20 avril 2009
La journée de la Jupe
Un film dont tous mes amis, ou presque, ne cessent de
parler. Dans le réel ou le virtuel.
Je me suis donc décidé à aller le voir. Direction le MK2 BNF à m’enfermer dans une salle obscure aux strapontins érubescents.
Ce film, ou plutôt téléfilm, déjà diffusé sur arte, alterne
entre le drolatique et le dramatique. Il aborde un sujet, l’école, ou plutôt
l’enseignement en zone urbaine sensible, là où s’accumulent toutes les
difficultés : culturelles, cultuelles, sociales.
On y découvre un professeur de français qui tente de faire
cours à des « élèves », si ce mot revêt encore un sens pour qualifier
des adolescents dont le seul idéal se résume en deux mots : « la
thune » et « les meufs ».
Le ressort dramatique tient sur un élément, une arme de poing.
L’un des « élèves » laisse tomber le « gun » dont s’empare
le professeur pour faire enfin son cours de théâtre. Une prise d’otage
s’ensuit. Le film peut commencer à osciller entre résignation du principal,
choix pédagogique ahurissant d’un des professeurs, il donne des cours « sur
le coran de la Mecque » et déni du réel d’un autre, il se fait tabasser mais excuse ses agresseurs.
Je ne retiens, pour ma part, qu’une seule scène de ce film, jouée face caméra par le personnage principal. Une scène que mes parents
auraient reprise à leur compte, celle où le professeur dit à ses élèves que leur seul espoir d'élévation sociale
réside dans ce qu’ils méprisent le plus : l’école républicaine et laïque.
Alors si ce téléfilm peut servir à faire réveiller les
consciences, parfois endormies par la pensée correcte, il aura déjà réussi son
pari. Rien que pour cela il mérite d’être vu.
16 avril 2009
Défense de la Démocratie de Nathan Sharansky
Nathan Sharansky est un "refuzink", soit un dissident juif de l'ex URSS. Il a été emprisonné pour avoir dit ce qu'il pensait à un régime autoritaire.

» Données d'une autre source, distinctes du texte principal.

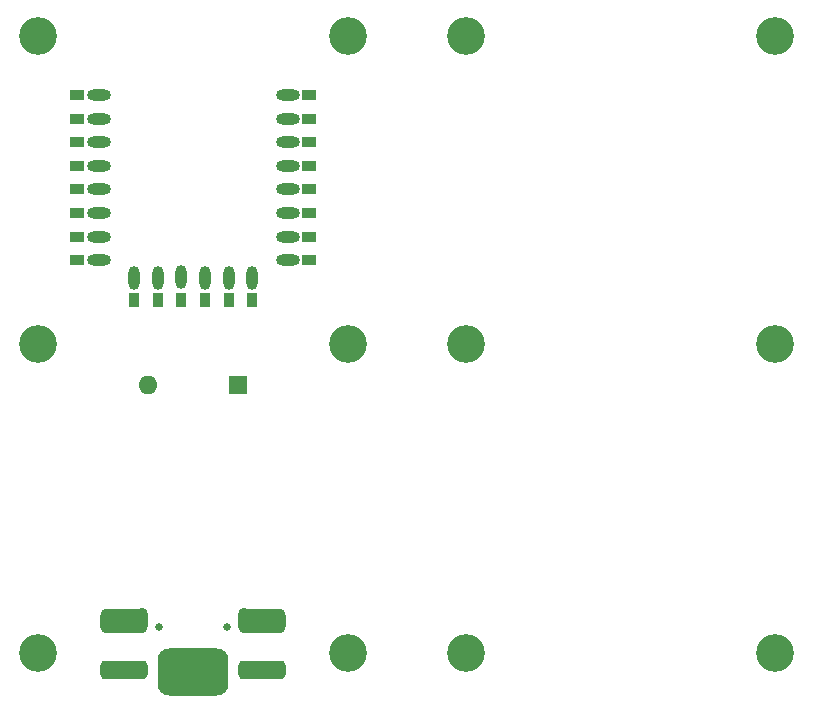
<source format=gbr>
%TF.GenerationSoftware,KiCad,Pcbnew,6.0.11+dfsg-1~bpo11+1*%
%TF.CreationDate,2023-07-13T21:31:00-04:00*%
%TF.ProjectId,ESP12,45535031-322e-46b6-9963-61645f706362,rev?*%
%TF.SameCoordinates,Original*%
%TF.FileFunction,Soldermask,Bot*%
%TF.FilePolarity,Negative*%
%FSLAX46Y46*%
G04 Gerber Fmt 4.6, Leading zero omitted, Abs format (unit mm)*
G04 Created by KiCad (PCBNEW 6.0.11+dfsg-1~bpo11+1) date 2023-07-13 21:31:00*
%MOMM*%
%LPD*%
G01*
G04 APERTURE LIST*
G04 Aperture macros list*
%AMRoundRect*
0 Rectangle with rounded corners*
0 $1 Rounding radius*
0 $2 $3 $4 $5 $6 $7 $8 $9 X,Y pos of 4 corners*
0 Add a 4 corners polygon primitive as box body*
4,1,4,$2,$3,$4,$5,$6,$7,$8,$9,$2,$3,0*
0 Add four circle primitives for the rounded corners*
1,1,$1+$1,$2,$3*
1,1,$1+$1,$4,$5*
1,1,$1+$1,$6,$7*
1,1,$1+$1,$8,$9*
0 Add four rect primitives between the rounded corners*
20,1,$1+$1,$2,$3,$4,$5,0*
20,1,$1+$1,$4,$5,$6,$7,0*
20,1,$1+$1,$6,$7,$8,$9,0*
20,1,$1+$1,$8,$9,$2,$3,0*%
G04 Aperture macros list end*
%ADD10C,3.200000*%
%ADD11C,0.650000*%
%ADD12RoundRect,0.525000X-1.475000X-0.525000X1.475000X-0.525000X1.475000X0.525000X-1.475000X0.525000X0*%
%ADD13O,1.000000X2.100000*%
%ADD14RoundRect,0.400000X-1.600000X-0.400000X1.600000X-0.400000X1.600000X0.400000X-1.600000X0.400000X0*%
%ADD15O,1.000000X1.600000*%
%ADD16RoundRect,1.000000X2.000000X1.000000X-2.000000X1.000000X-2.000000X-1.000000X2.000000X-1.000000X0*%
%ADD17R,1.600000X1.600000*%
%ADD18O,1.600000X1.600000*%
%ADD19R,1.300000X0.900000*%
%ADD20O,2.000000X0.950000*%
%ADD21O,0.950000X2.000000*%
%ADD22R,0.900000X1.300000*%
G04 APERTURE END LIST*
D10*
%TO.C,REF\u002A\u002A*%
X163108000Y-67919546D03*
%TD*%
%TO.C,REF\u002A\u002A*%
X136892000Y-120139455D03*
%TD*%
D11*
%TO.C,J1*%
X147110000Y-117947455D03*
X152890000Y-117947455D03*
D12*
X144153035Y-117429250D03*
D13*
X154320000Y-117417455D03*
D14*
X144153035Y-121597455D03*
D15*
X154320000Y-121597455D03*
X145680000Y-121597455D03*
D13*
X145680000Y-117417455D03*
D14*
X155846965Y-121597455D03*
D16*
X150000000Y-121817455D03*
D12*
X155846965Y-117429250D03*
%TD*%
D10*
%TO.C,REF\u002A\u002A*%
X199288000Y-94029455D03*
%TD*%
D17*
%TO.C,SW2*%
X153810000Y-97500000D03*
D18*
X146190000Y-97500000D03*
%TD*%
D10*
%TO.C,REF\u002A\u002A*%
X163108000Y-120139455D03*
%TD*%
%TO.C,REF\u002A\u002A*%
X173072000Y-120139455D03*
%TD*%
%TO.C,REF\u002A\u002A*%
X136892000Y-94029455D03*
%TD*%
%TO.C,REF\u002A\u002A*%
X173072000Y-67919546D03*
%TD*%
%TO.C,REF\u002A\u002A*%
X173072000Y-94029455D03*
%TD*%
%TO.C,REF\u002A\u002A*%
X136892000Y-67919546D03*
%TD*%
%TO.C,REF\u002A\u002A*%
X199288000Y-67919546D03*
%TD*%
%TO.C,REF\u002A\u002A*%
X199288000Y-120139455D03*
%TD*%
D19*
%TO.C,Um1*%
X140150000Y-72923046D03*
D20*
X142000000Y-72923046D03*
X142000000Y-74923046D03*
D19*
X140150000Y-74923046D03*
X140150000Y-76923046D03*
D20*
X142000000Y-76923046D03*
D19*
X140150000Y-78923046D03*
D20*
X142000000Y-78923046D03*
X142000000Y-80923046D03*
D19*
X140150000Y-80923046D03*
X140150000Y-82923046D03*
D20*
X142000000Y-82923046D03*
D19*
X140150000Y-84923046D03*
D20*
X142000000Y-84923046D03*
X142000000Y-86923046D03*
D19*
X140150000Y-86923046D03*
D20*
X158000000Y-86923046D03*
D19*
X159850000Y-86923046D03*
X159850000Y-84923046D03*
D20*
X158000000Y-84923046D03*
D19*
X159850000Y-82923046D03*
D20*
X158000000Y-82923046D03*
D19*
X159850000Y-80923046D03*
D20*
X158000000Y-80923046D03*
X158000000Y-78923046D03*
D19*
X159850000Y-78923046D03*
D20*
X158000000Y-76923046D03*
D19*
X159850000Y-76923046D03*
D20*
X158000000Y-74923046D03*
D19*
X159850000Y-74923046D03*
D20*
X158000000Y-72923046D03*
D19*
X159850000Y-72923046D03*
D21*
X145000000Y-88408046D03*
D22*
X145000000Y-90258046D03*
D21*
X147000000Y-88408046D03*
D22*
X147000000Y-90258046D03*
X149000000Y-90258046D03*
D21*
X149000000Y-88358046D03*
X151000000Y-88408046D03*
D22*
X151000000Y-90258046D03*
D21*
X153000000Y-88408046D03*
D22*
X153000000Y-90258046D03*
X155000000Y-90258046D03*
D21*
X155000000Y-88408046D03*
%TD*%
D10*
%TO.C,REF\u002A\u002A*%
X163108000Y-94029455D03*
%TD*%
M02*

</source>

La Pérestroïka venue, il est libéré et s'envole pour Israël où il effectuera une carrière politique en faveur des droits de l'homme, son cheval de bataille.
C'est de ce thème dont il est question à travers son livre, "Défense de la démocratie". Sharansky est persuadé que la liberté et les droits de l'homme sont universels. Il souhaite à toute personne quel que soit le hasard de sa naissance de vivre libre dans une société ouverte. A cette société libre il oppose les sociétés de la peur, là où il n'est pas permis de crier sur la place publique son mépris du pouvoir en place.
Sharansky démontre que la démocratie ne peut advenir dans une société de la peur et qu'avant d'élire des représentants il est nécessaire de construire une société ouverte, pluraliste où le débat est libre. C'est ce qu'il a tenté de proposer aux dirigeants israéliens et palestiniens durant les années 90, cela malheureusement sans résultat. Car selon l'auteur édifier une société ouverte et libre en Palestine serait promouvoir une paix véritable au Proche Orient. On en est encore très loin...
14 avril 2009
The Curious Case Of Benjamin Button
Le dernier film de David Fincher est un conte. Un film étrange. Une histoire d'amour impossible. Un film qui parle du temps qui passe...inexorablement.
Que l'on vieillisse ou rajeunisse.
C'est le cas, atypique du héros. Il naît vieillard et grabataire, il devient sénile, enfant, et trouve la mort, nourrisson. Entre temps sa vie aura croisé la mort des êtres qui lui sont chers.
Un curieux film qui se laisse regarder et apprécier, le tout étant de se laisser emporter.